(Verilen Metin):
----

Müslümanlar ve İslam Ümmeti olarak maalesef büyük bir eksen kayması gerçeği ile karşı karşıyayız. Bu sapma iman, itikat ve neslimizi tehdit edecek düzeyi çoktan aştı. Ümmet olarak bu tehlikeyi bertaraf edeceğimiz yerde maalesef birbirimizle uğraşıp birbirimizi düşman görerek yok etmeye çalışıyoruz.
İslam Tarihinde "Asrı Saadet" olarak adlandırılan Peygamber Efendimiz ve Raşit Halifeler Döneminde yapılan tüm icraat ve uygulamalar i'layı kelimetullah ve rıza-i ilahi yani ALLAH rızası gözetilerek yapılırdı. Bir şey yapılırken bunun ALLAH'ın rızasına uygun olup olmadığına bakılır ona göre değerlendirilirdi. Ana kıstas 'ALLAH rızası' idi. Peygamber Efendimiz (S.A.V.) bunu icraatı, hayatı ve uygulamalarıyla ortaya koydu. Raşit Halifelerde Peygamber Efendimizin yolundan giderek aynı pratiği ortaya koydular.

----

(Yapılacak Görevler):
A. Metne göre Raşit Halifeler neden Peygamber Efendimizle aynı uygulamayı ortaya koydu? Bir ile üç cümle arasında açıklayın.
B. Metne göre Asrı Saadet döneminde bir iş yapılırken ana kıstas neydi?
Sadece yukarıdaki metinden yararlanın.

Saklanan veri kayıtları
----

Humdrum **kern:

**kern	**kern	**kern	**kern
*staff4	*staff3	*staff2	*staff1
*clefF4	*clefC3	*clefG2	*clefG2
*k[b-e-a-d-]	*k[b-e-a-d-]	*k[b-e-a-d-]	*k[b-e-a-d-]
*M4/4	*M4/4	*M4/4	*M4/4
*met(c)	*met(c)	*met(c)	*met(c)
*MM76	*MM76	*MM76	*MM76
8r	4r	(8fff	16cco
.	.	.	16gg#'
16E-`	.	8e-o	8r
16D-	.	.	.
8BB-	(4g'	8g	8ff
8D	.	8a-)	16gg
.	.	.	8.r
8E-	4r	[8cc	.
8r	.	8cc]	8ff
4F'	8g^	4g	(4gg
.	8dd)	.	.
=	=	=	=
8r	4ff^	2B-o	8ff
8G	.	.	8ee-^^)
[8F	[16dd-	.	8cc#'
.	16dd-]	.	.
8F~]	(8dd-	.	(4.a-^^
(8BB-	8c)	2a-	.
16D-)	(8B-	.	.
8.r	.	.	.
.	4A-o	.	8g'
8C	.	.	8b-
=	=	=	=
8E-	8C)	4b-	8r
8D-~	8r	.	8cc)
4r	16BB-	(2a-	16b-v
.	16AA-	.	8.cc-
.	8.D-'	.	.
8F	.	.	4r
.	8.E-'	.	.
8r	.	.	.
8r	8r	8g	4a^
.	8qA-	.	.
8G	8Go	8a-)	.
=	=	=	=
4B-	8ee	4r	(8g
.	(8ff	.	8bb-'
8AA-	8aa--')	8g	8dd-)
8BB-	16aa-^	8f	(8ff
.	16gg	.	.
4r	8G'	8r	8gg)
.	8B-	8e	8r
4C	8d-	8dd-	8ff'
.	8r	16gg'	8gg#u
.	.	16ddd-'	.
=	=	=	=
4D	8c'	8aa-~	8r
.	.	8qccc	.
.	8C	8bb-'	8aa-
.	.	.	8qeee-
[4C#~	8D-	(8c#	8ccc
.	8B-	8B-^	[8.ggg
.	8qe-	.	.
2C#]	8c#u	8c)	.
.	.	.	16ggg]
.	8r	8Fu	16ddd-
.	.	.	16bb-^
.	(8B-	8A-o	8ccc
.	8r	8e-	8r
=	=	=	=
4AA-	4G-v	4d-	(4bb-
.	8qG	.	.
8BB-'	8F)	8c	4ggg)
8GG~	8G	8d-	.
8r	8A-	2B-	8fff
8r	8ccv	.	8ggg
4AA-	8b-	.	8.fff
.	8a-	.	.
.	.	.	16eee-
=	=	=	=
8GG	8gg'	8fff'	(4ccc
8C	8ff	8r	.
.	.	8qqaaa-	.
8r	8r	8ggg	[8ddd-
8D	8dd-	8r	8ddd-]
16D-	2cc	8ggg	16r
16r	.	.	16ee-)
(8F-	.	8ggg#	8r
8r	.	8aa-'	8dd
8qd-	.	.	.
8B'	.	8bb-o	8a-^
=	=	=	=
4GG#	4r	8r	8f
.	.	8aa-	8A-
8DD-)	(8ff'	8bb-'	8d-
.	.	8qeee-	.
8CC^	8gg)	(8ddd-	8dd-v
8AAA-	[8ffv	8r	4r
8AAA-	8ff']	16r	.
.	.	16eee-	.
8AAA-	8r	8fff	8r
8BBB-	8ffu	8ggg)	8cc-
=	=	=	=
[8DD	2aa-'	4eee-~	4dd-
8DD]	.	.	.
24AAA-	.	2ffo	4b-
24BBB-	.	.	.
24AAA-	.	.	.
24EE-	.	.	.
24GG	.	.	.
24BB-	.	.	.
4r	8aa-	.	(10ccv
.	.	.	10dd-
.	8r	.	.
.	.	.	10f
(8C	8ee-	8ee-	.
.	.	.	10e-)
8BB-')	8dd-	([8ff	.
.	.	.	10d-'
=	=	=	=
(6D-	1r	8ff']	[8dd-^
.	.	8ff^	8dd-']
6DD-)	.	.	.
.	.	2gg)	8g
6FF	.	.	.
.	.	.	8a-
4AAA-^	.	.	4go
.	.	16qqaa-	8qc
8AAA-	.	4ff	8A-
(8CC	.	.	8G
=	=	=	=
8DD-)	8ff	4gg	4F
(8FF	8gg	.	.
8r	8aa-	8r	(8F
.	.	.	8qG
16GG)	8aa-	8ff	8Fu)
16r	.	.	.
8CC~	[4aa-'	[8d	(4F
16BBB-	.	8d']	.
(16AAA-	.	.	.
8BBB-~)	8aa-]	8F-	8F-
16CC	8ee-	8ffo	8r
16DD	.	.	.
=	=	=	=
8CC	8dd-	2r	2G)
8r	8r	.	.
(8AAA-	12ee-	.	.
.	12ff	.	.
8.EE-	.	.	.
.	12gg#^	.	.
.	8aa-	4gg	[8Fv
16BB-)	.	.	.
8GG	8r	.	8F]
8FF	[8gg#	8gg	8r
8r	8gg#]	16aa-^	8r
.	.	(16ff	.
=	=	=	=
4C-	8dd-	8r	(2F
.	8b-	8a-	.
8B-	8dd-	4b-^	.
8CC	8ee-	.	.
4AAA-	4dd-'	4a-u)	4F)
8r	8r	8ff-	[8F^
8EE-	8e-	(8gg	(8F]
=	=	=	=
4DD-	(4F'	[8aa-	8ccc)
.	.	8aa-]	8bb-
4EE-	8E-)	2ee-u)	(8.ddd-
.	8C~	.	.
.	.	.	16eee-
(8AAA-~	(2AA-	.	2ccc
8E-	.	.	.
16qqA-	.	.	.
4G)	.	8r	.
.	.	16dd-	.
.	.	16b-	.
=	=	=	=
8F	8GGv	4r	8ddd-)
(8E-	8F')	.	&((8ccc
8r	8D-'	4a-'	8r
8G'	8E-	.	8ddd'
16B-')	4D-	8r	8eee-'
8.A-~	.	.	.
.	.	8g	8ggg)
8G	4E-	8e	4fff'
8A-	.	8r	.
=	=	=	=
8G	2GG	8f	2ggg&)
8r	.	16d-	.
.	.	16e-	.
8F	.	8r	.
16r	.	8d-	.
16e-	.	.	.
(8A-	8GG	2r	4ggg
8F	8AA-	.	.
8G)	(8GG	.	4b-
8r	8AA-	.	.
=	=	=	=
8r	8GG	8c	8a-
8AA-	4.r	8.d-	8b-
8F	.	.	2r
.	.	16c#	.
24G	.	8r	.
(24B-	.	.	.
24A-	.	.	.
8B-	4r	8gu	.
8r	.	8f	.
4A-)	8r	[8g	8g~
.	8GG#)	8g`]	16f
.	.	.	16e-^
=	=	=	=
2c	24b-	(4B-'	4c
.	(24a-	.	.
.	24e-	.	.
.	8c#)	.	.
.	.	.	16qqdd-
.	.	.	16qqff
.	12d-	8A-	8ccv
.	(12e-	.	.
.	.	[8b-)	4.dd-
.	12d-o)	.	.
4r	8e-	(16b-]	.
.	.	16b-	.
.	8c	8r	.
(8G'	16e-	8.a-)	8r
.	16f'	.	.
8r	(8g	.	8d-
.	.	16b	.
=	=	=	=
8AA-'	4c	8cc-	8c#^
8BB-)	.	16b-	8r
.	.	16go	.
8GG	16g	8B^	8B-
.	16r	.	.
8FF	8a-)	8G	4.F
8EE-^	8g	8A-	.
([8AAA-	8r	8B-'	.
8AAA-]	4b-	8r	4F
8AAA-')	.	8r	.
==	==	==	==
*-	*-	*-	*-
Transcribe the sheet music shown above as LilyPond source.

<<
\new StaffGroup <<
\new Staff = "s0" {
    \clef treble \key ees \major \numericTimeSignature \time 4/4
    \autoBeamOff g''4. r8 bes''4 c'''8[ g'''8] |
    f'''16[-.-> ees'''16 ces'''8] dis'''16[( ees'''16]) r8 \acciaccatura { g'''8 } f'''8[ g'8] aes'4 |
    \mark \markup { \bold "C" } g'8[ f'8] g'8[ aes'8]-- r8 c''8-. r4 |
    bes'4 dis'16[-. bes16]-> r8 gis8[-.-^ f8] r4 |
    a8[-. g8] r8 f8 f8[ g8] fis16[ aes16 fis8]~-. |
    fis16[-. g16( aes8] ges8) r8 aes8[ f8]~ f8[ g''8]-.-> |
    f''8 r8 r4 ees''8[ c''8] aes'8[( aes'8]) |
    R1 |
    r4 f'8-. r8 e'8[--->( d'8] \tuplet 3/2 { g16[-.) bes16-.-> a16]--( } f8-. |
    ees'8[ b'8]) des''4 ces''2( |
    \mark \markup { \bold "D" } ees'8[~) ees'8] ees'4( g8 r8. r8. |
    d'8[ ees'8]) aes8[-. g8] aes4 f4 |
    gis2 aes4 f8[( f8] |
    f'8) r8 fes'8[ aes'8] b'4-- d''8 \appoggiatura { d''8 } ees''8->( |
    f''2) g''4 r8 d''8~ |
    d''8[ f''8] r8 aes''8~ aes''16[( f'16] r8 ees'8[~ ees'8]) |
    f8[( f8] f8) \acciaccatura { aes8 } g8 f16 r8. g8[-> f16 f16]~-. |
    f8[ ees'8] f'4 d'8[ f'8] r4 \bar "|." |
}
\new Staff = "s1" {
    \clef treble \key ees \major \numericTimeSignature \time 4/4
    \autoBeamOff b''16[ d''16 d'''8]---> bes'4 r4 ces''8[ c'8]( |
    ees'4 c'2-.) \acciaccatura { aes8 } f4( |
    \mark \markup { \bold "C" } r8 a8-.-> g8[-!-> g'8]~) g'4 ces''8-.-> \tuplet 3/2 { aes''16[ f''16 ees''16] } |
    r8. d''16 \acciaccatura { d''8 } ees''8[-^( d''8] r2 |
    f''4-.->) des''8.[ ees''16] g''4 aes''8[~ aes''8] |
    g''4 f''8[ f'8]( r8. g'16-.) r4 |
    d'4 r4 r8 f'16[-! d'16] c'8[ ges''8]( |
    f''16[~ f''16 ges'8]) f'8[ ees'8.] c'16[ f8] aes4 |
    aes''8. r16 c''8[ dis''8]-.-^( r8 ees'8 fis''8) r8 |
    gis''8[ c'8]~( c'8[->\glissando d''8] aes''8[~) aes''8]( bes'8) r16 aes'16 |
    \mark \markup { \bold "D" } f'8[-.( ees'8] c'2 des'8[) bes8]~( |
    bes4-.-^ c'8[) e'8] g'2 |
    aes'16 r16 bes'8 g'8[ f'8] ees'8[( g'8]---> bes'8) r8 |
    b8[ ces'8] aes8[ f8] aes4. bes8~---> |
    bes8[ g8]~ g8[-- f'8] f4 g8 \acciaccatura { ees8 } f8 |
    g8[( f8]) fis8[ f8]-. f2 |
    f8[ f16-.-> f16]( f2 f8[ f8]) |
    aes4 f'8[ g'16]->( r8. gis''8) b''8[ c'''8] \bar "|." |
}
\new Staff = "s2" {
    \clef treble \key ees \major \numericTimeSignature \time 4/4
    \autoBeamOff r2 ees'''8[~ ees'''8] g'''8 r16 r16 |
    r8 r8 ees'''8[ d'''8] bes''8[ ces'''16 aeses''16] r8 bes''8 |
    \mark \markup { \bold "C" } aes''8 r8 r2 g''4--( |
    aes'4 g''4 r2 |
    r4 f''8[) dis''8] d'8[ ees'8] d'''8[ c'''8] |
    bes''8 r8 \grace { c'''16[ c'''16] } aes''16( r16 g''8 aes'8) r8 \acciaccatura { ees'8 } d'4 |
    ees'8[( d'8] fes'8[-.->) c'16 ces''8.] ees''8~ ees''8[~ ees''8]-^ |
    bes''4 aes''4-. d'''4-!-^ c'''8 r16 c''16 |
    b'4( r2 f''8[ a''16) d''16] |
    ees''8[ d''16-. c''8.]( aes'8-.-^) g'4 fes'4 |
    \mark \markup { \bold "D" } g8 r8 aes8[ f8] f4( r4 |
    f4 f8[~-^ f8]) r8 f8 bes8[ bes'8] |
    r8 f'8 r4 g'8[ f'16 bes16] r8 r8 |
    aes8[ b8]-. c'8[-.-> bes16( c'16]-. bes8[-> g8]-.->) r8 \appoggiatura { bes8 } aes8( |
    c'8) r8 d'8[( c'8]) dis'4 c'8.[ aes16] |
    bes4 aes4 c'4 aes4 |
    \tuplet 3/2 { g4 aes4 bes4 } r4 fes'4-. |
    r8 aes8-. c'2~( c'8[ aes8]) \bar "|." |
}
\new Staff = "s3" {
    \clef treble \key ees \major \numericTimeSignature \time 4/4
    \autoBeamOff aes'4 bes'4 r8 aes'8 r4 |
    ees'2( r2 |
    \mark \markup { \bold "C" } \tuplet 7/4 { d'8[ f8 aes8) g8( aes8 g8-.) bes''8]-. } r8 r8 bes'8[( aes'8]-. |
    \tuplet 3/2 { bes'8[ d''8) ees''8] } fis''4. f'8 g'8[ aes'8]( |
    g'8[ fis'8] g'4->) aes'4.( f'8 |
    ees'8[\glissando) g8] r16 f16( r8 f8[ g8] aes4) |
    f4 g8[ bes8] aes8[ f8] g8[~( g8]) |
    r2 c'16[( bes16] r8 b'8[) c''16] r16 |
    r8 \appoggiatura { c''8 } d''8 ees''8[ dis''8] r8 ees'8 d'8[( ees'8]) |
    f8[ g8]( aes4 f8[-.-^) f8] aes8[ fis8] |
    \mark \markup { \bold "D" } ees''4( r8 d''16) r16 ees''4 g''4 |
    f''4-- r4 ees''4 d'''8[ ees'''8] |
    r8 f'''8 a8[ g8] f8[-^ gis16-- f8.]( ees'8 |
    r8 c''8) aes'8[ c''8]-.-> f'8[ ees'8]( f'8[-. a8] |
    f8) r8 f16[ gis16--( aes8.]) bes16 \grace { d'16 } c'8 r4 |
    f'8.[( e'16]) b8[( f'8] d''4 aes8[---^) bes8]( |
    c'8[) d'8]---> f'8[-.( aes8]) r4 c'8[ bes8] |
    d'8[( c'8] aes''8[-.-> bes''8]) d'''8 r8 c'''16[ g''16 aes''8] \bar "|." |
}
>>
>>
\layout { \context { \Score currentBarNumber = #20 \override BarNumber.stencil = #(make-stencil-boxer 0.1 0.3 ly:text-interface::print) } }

----

(Görevlerin Cevapları):
A. Raşit Halifeler Peygamber Efendimizin yolundan gittikleri için aynı pratiği ortaya koydular. Peygamber Efendimiz ALLAH rızasını icraatı, hayatı ve uygulamalarıyla göstermişti, onlar da bu yolu izlediler.

B. Ana kıstas ALLAH rızasıydı.